What these waves of protest seem to indicate is that there is a need for democracy to be reinvented — perhaps many times over, until important mechanisms of entrenchment of privileged minorities and abusive power positions have been removed from all kinds of cooperative human endeavor, including families, business organizations, associations, states and international institutions. The fact that protests have sprouted in many Brazilian cities is a boon to many people around the globe who have been waiting for this large country of the South to “awake” and join the global march towards the transformation of politics.
There are clear signs that people are craving for new ways of doing politics. By and large public policies do not address people’s concerns, aspirations or wants. Popular leaders are elected because they are able to stir up bits of phantasies already present in the minds of the hopeful, not because they can actually change the life of society. Paradoxically, the existing machinery of democracy, with its propensity to multiply stalemates (fiscal cliffs and the like), is actually an impediment to meaningful social transformation. Moreover, democratic institutions of the kind we still nourish — under which ordinary people are allowed to vote every four years within a given territorial base, whereas capital owners are invited to hectically cast and recast their “votes” in many jurisdictions across the world, every second or millisecond and almost continuously — have become clearly outdated. In this political and economic environment, bond vigilantes have become de facto more powerful than whole democratic constituencies. This is becoming increasingly clear to the public in different parts of the world, and people have at least begun rejecting the outcomes of the institutional processes that generate public policies, modulate the enjoyment of rights and define major structural components of the social order.

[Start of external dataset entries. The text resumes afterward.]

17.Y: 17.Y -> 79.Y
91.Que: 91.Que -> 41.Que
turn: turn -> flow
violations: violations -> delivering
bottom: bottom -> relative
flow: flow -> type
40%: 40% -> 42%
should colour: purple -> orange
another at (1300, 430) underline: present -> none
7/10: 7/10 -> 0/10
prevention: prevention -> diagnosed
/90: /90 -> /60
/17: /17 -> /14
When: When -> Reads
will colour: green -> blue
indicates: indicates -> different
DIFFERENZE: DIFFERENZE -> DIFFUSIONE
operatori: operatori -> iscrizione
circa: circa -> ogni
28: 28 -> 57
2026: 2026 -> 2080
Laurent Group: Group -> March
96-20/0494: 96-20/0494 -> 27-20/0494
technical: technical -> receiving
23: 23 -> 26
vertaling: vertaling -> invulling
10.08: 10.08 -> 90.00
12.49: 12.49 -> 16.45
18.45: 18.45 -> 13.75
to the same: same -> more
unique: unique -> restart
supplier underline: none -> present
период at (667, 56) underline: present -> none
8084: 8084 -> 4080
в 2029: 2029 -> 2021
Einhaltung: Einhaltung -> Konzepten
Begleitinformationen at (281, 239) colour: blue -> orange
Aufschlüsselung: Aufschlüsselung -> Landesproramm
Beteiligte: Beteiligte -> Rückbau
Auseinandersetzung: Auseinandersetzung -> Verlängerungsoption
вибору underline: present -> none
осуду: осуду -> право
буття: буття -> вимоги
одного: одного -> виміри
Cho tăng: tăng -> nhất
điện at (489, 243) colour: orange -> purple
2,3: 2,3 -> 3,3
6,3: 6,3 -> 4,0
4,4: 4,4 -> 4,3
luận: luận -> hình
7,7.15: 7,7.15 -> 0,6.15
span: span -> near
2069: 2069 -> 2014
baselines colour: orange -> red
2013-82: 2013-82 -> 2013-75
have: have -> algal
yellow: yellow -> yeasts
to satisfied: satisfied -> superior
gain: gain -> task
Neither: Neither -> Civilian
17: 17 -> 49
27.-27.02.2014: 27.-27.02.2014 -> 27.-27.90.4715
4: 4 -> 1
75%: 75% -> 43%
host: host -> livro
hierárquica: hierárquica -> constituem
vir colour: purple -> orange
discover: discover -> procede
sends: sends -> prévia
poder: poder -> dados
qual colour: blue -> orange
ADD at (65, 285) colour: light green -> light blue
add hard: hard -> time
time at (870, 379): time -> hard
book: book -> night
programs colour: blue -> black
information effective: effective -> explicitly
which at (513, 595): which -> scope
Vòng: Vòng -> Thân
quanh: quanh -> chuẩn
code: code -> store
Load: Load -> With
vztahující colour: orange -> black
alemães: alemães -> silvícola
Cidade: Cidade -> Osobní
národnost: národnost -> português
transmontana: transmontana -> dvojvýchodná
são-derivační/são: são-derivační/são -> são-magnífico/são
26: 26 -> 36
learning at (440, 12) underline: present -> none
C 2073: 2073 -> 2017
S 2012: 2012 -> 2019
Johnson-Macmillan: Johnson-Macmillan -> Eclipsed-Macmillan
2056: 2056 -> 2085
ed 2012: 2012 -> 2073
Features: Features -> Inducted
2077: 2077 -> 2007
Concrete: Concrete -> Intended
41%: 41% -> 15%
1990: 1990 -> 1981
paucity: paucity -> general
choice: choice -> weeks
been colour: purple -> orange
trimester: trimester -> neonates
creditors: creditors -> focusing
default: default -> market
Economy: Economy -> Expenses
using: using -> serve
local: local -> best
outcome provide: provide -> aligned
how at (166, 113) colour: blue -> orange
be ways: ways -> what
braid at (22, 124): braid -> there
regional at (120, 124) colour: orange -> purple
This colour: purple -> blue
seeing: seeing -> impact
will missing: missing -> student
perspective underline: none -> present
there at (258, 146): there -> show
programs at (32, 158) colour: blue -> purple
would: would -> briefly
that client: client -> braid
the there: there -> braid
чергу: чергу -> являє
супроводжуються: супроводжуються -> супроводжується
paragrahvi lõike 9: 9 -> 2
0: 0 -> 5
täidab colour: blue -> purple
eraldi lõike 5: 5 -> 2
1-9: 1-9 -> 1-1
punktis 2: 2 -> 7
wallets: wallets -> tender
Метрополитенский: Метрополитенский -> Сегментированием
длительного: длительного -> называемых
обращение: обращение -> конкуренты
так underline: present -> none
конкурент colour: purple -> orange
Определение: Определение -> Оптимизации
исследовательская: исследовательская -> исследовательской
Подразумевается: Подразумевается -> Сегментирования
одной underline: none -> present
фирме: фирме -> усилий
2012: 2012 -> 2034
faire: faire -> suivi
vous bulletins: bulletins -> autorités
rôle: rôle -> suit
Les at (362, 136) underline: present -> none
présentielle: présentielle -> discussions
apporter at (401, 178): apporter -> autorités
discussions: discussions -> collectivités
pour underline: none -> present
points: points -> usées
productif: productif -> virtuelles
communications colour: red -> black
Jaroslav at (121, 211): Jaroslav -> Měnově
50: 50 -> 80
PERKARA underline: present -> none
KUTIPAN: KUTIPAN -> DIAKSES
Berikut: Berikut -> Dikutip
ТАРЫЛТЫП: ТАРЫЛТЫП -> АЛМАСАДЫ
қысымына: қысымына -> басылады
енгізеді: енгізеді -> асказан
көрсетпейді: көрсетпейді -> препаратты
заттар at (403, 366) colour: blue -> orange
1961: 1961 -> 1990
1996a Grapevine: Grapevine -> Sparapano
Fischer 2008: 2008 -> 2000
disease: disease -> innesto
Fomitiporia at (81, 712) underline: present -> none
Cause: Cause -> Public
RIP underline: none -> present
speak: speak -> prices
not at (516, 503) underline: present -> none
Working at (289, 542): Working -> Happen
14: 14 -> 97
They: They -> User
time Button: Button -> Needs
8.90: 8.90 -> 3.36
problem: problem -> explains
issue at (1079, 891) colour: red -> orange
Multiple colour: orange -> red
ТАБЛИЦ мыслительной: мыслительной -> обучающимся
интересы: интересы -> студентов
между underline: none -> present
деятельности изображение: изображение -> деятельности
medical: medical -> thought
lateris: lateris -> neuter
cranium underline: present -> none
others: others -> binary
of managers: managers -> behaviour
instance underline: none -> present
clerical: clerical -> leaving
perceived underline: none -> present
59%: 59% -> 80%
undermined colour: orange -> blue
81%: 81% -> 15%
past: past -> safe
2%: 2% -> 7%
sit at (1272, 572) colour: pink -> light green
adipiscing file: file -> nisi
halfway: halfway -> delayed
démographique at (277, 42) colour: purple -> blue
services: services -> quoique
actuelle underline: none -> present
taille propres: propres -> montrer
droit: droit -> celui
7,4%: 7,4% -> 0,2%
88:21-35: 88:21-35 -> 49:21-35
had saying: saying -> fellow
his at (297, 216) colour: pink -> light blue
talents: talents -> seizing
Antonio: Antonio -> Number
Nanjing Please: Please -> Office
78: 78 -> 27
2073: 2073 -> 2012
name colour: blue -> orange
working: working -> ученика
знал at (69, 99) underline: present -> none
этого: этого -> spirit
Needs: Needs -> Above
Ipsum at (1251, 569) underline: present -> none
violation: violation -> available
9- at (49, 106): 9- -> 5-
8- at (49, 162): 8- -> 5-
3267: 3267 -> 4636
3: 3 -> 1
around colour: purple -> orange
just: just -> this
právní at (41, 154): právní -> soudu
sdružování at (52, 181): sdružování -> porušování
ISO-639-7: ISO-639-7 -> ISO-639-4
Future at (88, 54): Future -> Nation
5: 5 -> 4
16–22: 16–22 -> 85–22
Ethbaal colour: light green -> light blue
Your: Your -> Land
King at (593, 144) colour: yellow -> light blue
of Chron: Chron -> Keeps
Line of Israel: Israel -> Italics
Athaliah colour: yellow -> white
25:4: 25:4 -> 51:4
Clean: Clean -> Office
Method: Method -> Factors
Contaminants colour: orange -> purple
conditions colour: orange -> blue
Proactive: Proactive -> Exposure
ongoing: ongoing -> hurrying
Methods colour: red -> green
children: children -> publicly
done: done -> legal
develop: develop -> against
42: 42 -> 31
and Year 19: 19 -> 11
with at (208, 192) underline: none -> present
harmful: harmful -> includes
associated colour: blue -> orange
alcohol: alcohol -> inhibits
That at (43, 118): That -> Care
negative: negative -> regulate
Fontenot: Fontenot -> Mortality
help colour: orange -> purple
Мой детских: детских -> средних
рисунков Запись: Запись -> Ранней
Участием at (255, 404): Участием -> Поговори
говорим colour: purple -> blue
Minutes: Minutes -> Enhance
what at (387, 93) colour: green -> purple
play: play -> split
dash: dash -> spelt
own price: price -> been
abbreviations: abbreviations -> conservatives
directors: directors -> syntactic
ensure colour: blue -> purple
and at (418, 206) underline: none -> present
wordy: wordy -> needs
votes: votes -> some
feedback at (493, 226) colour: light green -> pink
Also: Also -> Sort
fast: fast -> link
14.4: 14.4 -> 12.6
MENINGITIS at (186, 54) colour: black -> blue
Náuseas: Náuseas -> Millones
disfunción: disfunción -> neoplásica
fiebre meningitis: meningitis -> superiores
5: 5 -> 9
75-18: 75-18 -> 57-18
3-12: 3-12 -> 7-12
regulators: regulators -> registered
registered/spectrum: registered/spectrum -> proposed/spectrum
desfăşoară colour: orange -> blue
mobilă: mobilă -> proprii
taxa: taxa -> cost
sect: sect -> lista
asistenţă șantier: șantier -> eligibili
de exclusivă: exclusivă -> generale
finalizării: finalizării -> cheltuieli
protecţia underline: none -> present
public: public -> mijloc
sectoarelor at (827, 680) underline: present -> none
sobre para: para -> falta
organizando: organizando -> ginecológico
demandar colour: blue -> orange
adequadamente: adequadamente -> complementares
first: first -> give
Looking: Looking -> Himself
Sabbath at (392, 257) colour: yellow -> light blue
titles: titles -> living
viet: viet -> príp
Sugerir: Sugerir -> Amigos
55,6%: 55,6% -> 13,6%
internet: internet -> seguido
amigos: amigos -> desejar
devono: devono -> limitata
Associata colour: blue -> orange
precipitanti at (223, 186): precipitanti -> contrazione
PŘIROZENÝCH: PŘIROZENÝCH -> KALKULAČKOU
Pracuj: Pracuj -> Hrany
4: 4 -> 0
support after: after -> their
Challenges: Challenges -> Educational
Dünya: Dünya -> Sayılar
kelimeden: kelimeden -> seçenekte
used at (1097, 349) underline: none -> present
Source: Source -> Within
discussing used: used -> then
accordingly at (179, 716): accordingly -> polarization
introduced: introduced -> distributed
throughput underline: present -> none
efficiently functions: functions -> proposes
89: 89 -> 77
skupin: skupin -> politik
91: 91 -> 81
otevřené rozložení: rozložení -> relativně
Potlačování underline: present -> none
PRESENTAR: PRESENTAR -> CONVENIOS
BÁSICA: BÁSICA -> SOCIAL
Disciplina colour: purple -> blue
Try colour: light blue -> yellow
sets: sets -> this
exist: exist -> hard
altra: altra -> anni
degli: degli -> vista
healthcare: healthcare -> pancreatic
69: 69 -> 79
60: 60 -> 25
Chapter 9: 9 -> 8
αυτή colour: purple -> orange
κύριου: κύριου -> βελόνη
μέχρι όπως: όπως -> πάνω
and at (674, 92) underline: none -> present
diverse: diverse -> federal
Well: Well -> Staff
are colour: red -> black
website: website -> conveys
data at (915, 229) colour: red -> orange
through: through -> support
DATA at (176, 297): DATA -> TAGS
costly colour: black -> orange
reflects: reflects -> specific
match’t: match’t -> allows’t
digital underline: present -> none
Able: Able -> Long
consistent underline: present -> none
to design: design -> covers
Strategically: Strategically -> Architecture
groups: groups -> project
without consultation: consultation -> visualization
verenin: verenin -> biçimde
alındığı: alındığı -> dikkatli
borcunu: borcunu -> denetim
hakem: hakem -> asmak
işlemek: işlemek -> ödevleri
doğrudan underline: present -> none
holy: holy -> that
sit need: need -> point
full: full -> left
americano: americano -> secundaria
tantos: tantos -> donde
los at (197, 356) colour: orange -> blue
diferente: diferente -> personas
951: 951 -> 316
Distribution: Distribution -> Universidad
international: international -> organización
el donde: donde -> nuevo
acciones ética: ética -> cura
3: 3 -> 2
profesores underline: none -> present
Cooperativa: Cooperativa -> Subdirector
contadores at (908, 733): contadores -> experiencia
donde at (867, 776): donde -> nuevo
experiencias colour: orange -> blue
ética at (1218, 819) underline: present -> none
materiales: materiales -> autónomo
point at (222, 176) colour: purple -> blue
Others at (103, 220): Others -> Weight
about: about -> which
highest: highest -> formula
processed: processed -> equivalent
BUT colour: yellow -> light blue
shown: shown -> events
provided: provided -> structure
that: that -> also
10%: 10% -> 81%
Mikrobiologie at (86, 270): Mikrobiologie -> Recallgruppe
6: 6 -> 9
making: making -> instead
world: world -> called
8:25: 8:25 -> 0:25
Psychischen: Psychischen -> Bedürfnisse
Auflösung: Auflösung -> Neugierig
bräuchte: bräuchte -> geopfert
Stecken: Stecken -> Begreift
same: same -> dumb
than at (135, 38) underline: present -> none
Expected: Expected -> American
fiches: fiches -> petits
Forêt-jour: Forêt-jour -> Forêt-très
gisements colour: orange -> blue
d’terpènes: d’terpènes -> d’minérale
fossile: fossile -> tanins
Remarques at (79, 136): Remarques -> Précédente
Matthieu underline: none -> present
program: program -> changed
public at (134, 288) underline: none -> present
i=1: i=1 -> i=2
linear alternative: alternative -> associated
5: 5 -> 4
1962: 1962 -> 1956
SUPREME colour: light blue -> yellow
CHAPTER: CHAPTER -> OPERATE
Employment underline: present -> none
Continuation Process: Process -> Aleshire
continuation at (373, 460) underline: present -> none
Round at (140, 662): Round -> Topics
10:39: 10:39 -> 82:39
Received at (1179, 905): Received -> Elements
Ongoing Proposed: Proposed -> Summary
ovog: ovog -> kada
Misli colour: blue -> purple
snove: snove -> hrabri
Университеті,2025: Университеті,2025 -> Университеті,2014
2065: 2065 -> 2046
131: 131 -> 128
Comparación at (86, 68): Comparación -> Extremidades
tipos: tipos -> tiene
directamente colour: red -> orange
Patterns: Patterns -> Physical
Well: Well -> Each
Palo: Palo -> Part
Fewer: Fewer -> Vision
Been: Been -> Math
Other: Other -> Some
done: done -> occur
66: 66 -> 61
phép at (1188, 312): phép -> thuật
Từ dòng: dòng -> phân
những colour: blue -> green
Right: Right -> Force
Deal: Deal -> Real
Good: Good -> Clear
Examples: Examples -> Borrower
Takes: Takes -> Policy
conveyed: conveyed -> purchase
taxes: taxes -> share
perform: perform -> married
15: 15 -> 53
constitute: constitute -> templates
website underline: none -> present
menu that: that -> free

But protest is bound to be unproductive if it lacks new ideas. New ways of doing politics imply innovation in the crafting of the many languages and practices of political life. This includes prominently the legal vocabularies, conceptions and processes through which much of social reality comes into being, is reformed, or recedes into inexistence. Creative imagination needs to generate legal notions and institutional paths with which to build novel interfaces between individual aspirations, social trends, politics, technology and the economy. Therein lies what may be at present the most important mission of legal academia.
As a response to the sense of helplessness in the face of what may need to be done, and to the lack of clarity about what should be done, innovative legal thinking may have pervasive consequences and is certainly a unique device to indicate many of the possible ways forward. A future in which public policies all over the world do not impede, but rather actively promote, in many different ways, the enjoyment of what people perceive as their fundamental and human rights: this is the direction in which the winds of change are blowing. It is also the direction in which the Legal Analysis of Economic Policy (LAEP) seeks to advance.